The screenplay, dialogue, lyrics and costume design was the creative novelty of Raphael Warjri, even as financial constraint is a hindrance to specific expert consultation. Nevertheless, the cinematography is the creative pursuit of Elzer Dhar; sound design is the ingenious handiwork of Julius L Basaïawmoit; film editing is the wholesome design of a self-taught  editor Nixon Kharbithai, and the music is the harmonious combination of the expert skill  of Augustine Kurbah and a talented novice, Dalariti Gratel Kharnaïor, who also did the playback singing with Anderson Warlarpih. The honorary counselling to certain aspects of the folklore was provided by Prof. Antoinette Kharmalki, who also acted the role of a queen mother.

The entire film shooting was done in the spectacular landscapes of South West Khasi Hills District of Meghalaya, particularly at  Mawlangwir, with the cooperation and support of the local authority, Dorbar Shnong Mawlangwir, the government machinery especially the District administration and the Veterinary Department, besides the other local sports and cultural clubs.

One of the most challenging venture in the film is the featuring of ponies. It was difficult to command and ride the pony, but the respective actors have done commendable job in this regard. The owner of the ponies, Bitali Kharsyiemiong along with his expert apprentices have been instrumental in the training and facilitating the ponies according to the requirement of the film. Initially, there was a thorough research to find the most suitable animals for the purpose.

The research team have travelled the length and breadth of the State and discovered five different species of ponies, where few of them are hybrid variety while the rest are indigenous. Ultimately, the ponies of Bitali Kharsyiemïong from Mawmahwar was considered as the most suitable and charming ponies, where large numbers of them are available for the project. Moreover, his avid skill in the rearing and care of the animals is an advantage to navigate them according to the demand of the scenes.

The other cultural paraphernalia incorporated in the film are the folk string reed message or ‘Kyrwoh’, the rare folk dance ‘Shad Kñia Sngei’ choreographed by Nestarland Wanniang and performed by the Salonsar cultural troupe, and the unique archery chants with merriment supervised by Dimrai Kharlyngdoh. The traditional hunting with the chanting of folk poetic couplets or ‘Phawar’ monitored by Elbok Wanniang and Forwardman Lyngdoh along with the charming rendition of folk song by Forwardman Lyngdoh are the exotic flavour of Khasi ethnic tradition.

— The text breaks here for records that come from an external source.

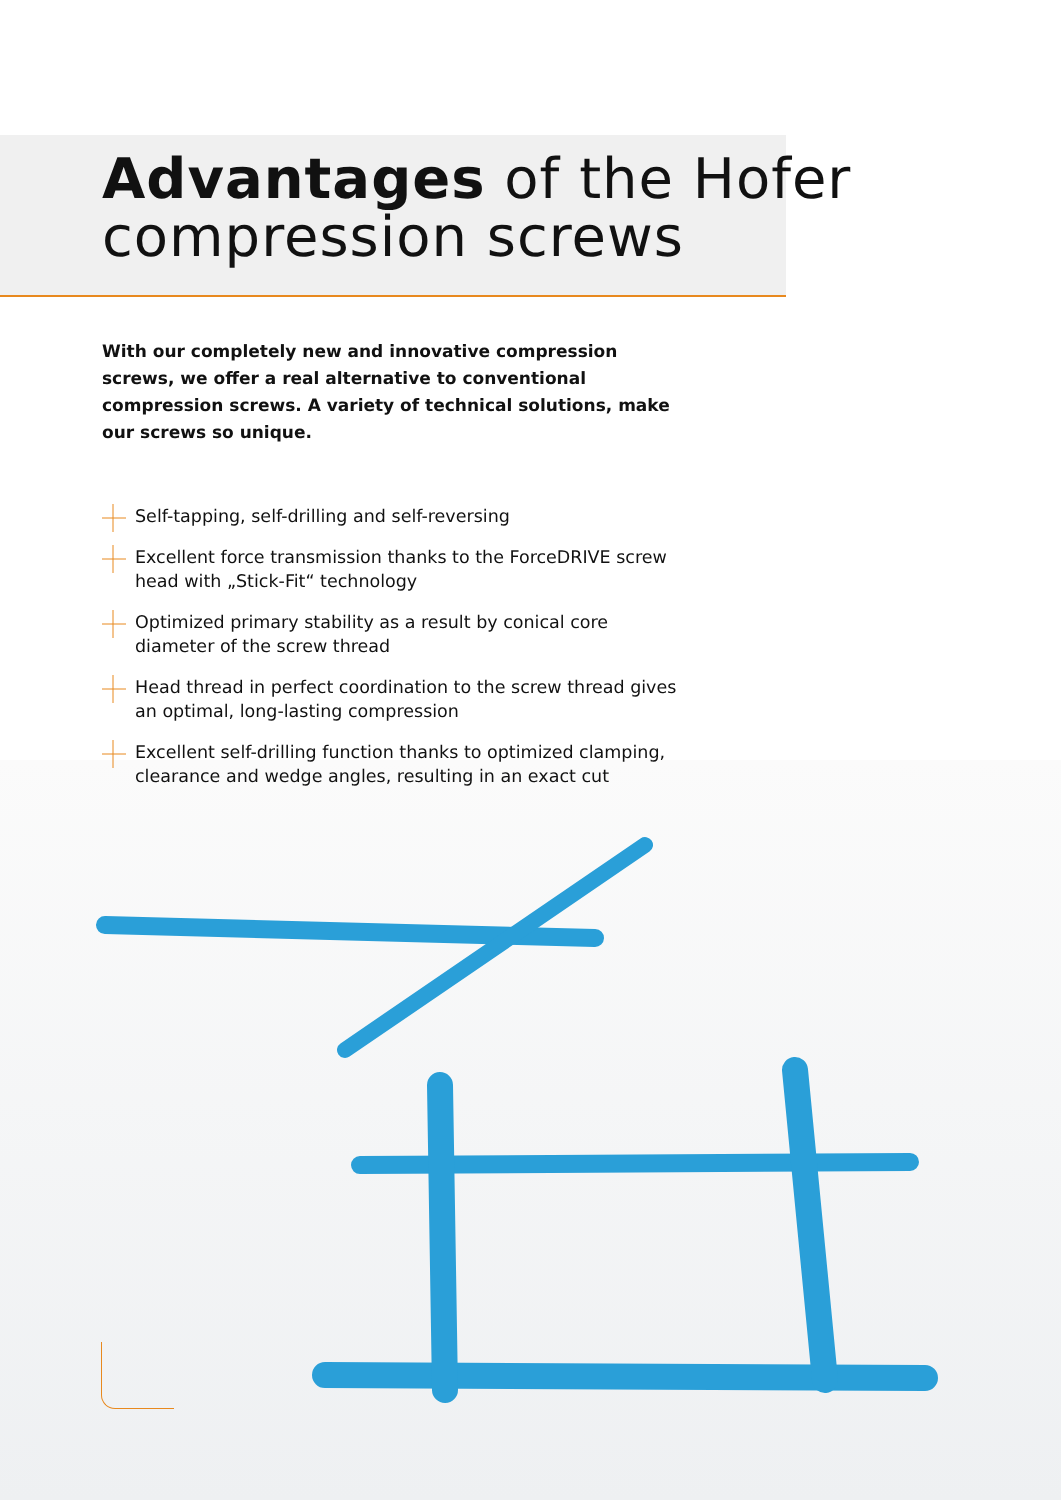Advantages of the Hofer
compression screws
With our completely new and innovative compression screws, we offer a real alternative to conventional compression screws. A variety of technical solutions, make our screws so unique.
Self-tapping, self-drilling and self-reversing
Excellent force transmission thanks to the ForceDRIVE screw head with „Stick-Fit“ technology
Optimized primary stability as a result by conical core diameter of the screw thread
Head thread in perfect coordination to the screw thread gives an optimal, long-lasting compression
Excellent self-drilling function thanks to optimized clamping, clearance and wedge angles, resulting in an exact cut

The innovative publicity plan of the film is to stage the theatre on the same theme to promote the film and the film screening will publicise the theatre apart from other conventional advertising platforms. One of the significant tradition of Riti Academy is the inculcation of harmonious relationship within the production team under the leadership of the Producer of the film, Raphael Warjri.

There are instances of voluntary execution of logistic management and working of menial jobs by each and every team members except for the hired technical professionals. The forefront leaders including the main characters would gather the garbage, carry water from the stream and fetch firewood from the jungle, while the female team members would cook, clean the utensils and serve meals for every participants of the project.

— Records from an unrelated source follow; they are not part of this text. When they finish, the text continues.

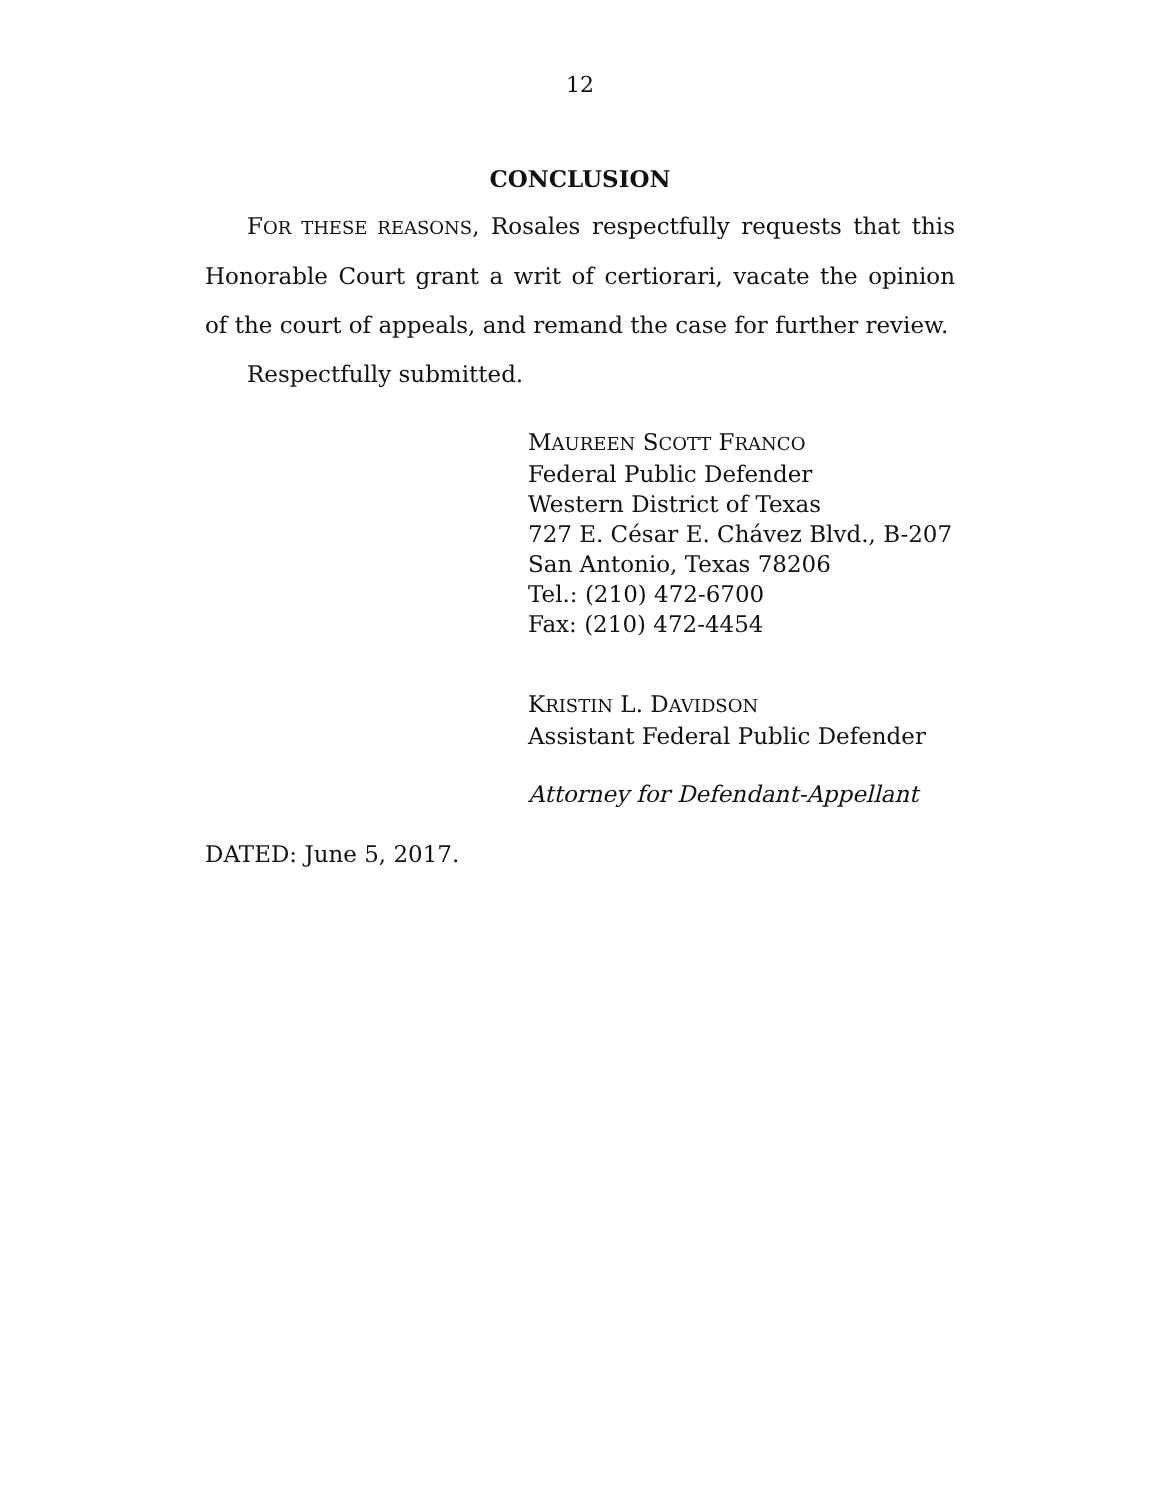12
CONCLUSION
FOR THESE REASONS, Rosales respectfully requests that this Honorable Court grant a writ of certiorari, vacate the opinion of the court of appeals, and remand the case for further review.
Respectfully submitted.
MAUREEN SCOTT FRANCO
Federal Public Defender
Western District of Texas
727 E. César E. Chávez Blvd., B-207
San Antonio, Texas 78206
Tel.: (210) 472-6700
Fax: (210) 472-4454
KRISTIN L. DAVIDSON
Assistant Federal Public Defender
Attorney for Defendant-Appellant
DATED: June 5, 2017.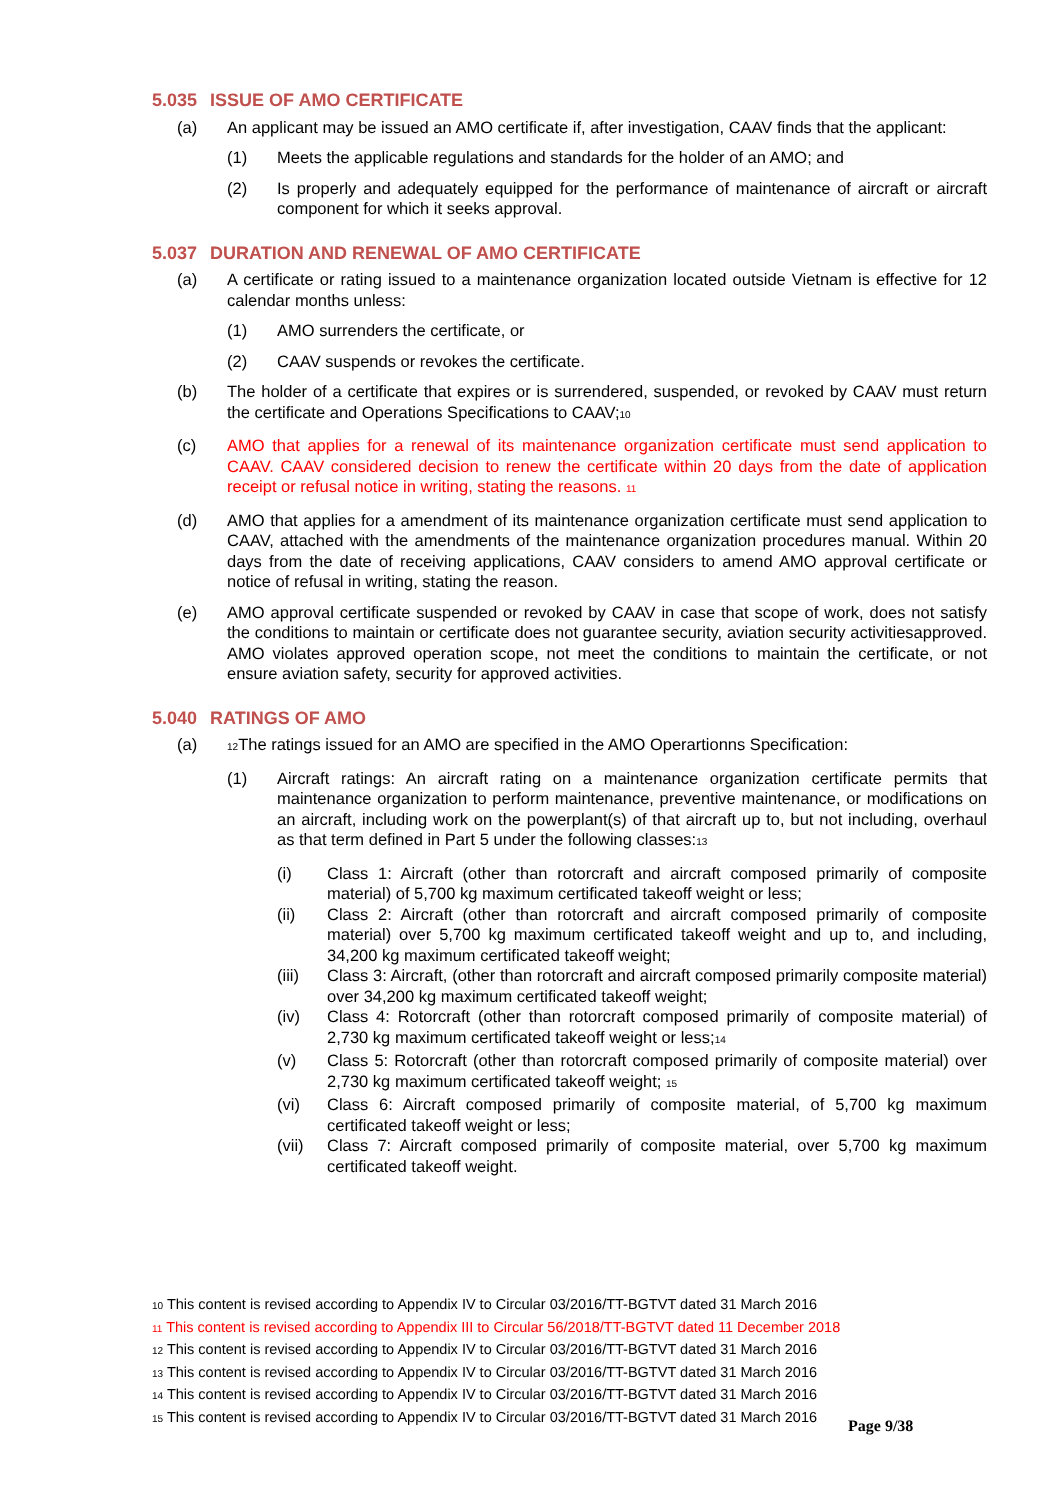5.035 ISSUE OF AMO CERTIFICATE
(a) An applicant may be issued an AMO certificate if, after investigation, CAAV finds that the applicant:
(1) Meets the applicable regulations and standards for the holder of an AMO; and
(2) Is properly and adequately equipped for the performance of maintenance of aircraft or aircraft component for which it seeks approval.
5.037 DURATION AND RENEWAL OF AMO CERTIFICATE
(a) A certificate or rating issued to a maintenance organization located outside Vietnam is effective for 12 calendar months unless:
(1) AMO surrenders the certificate, or
(2) CAAV suspends or revokes the certificate.
(b) The holder of a certificate that expires or is surrendered, suspended, or revoked by CAAV must return the certificate and Operations Specifications to CAAV;10
(c) AMO that applies for a renewal of its maintenance organization certificate must send application to CAAV. CAAV considered decision to renew the certificate within 20 days from the date of application receipt or refusal notice in writing, stating the reasons. 11
(d) AMO that applies for a amendment of its maintenance organization certificate must send application to CAAV, attached with the amendments of the maintenance organization procedures manual. Within 20 days from the date of receiving applications, CAAV considers to amend AMO approval certificate or notice of refusal in writing, stating the reason.
(e) AMO approval certificate suspended or revoked by CAAV in case that scope of work, does not satisfy the conditions to maintain or certificate does not guarantee security, aviation security activitiesapproved. AMO violates approved operation scope, not meet the conditions to maintain the certificate, or not ensure aviation safety, security for approved activities.
5.040 RATINGS OF AMO
(a)
12 The ratings issued for an AMO are specified in the AMO Operartionns Specification:
(1) Aircraft ratings: An aircraft rating on a maintenance organization certificate permits that maintenance organization to perform maintenance, preventive maintenance, or modifications on an aircraft, including work on the powerplant(s) of that aircraft up to, but not including, overhaul as that term defined in Part 5 under the following classes:13
(i) Class 1: Aircraft (other than rotorcraft and aircraft composed primarily of composite material) of 5,700 kg maximum certificated takeoff weight or less;
(ii) Class 2: Aircraft (other than rotorcraft and aircraft composed primarily of composite material) over 5,700 kg maximum certificated takeoff weight and up to, and including, 34,200 kg maximum certificated takeoff weight;
(iii) Class 3: Aircraft, (other than rotorcraft and aircraft composed primarily composite material) over 34,200 kg maximum certificated takeoff weight;
(iv) Class 4: Rotorcraft (other than rotorcraft composed primarily of composite material) of 2,730 kg maximum certificated takeoff weight or less;14
(v) Class 5: Rotorcraft (other than rotorcraft composed primarily of composite material) over 2,730 kg maximum certificated takeoff weight; 15
(vi) Class 6: Aircraft composed primarily of composite material, of 5,700 kg maximum certificated takeoff weight or less;
(vii) Class 7: Aircraft composed primarily of composite material, over 5,700 kg maximum certificated takeoff weight.
10 This content is revised according to Appendix IV to Circular 03/2016/TT-BGTVT dated 31 March 2016
11 This content is revised according to Appendix III to Circular 56/2018/TT-BGTVT dated 11 December 2018
12 This content is revised according to Appendix IV to Circular 03/2016/TT-BGTVT dated 31 March 2016
13 This content is revised according to Appendix IV to Circular 03/2016/TT-BGTVT dated 31 March 2016
14 This content is revised according to Appendix IV to Circular 03/2016/TT-BGTVT dated 31 March 2016
15 This content is revised according to Appendix IV to Circular 03/2016/TT-BGTVT dated 31 March 2016
Page 9/38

The glamorous attitude of mocking the conventional film production atmosphere has never affected, even at the instigation of few superficial elements. Even the several obstacles due to resource constraints and ulterior motives were effectively tackled by the entire production team led by Ioannis Shylla and volunteered by Shining Pala, Barikupar Warjri, Peter Syiemlieh and all other members of the team. With regards to the production cost there is a meagre contribution from Mr P N Syiem, then Chief Executive Member of Khasi Hills Autonomous District Council and few individuals like Mr P T Sawkmie and the team members, including the moral support of the family members of the Producer and Director. The film is slated to be completed towards the end of 2019 and shall be released at certain film festivals in the country and attempt will be initiated at the international fora.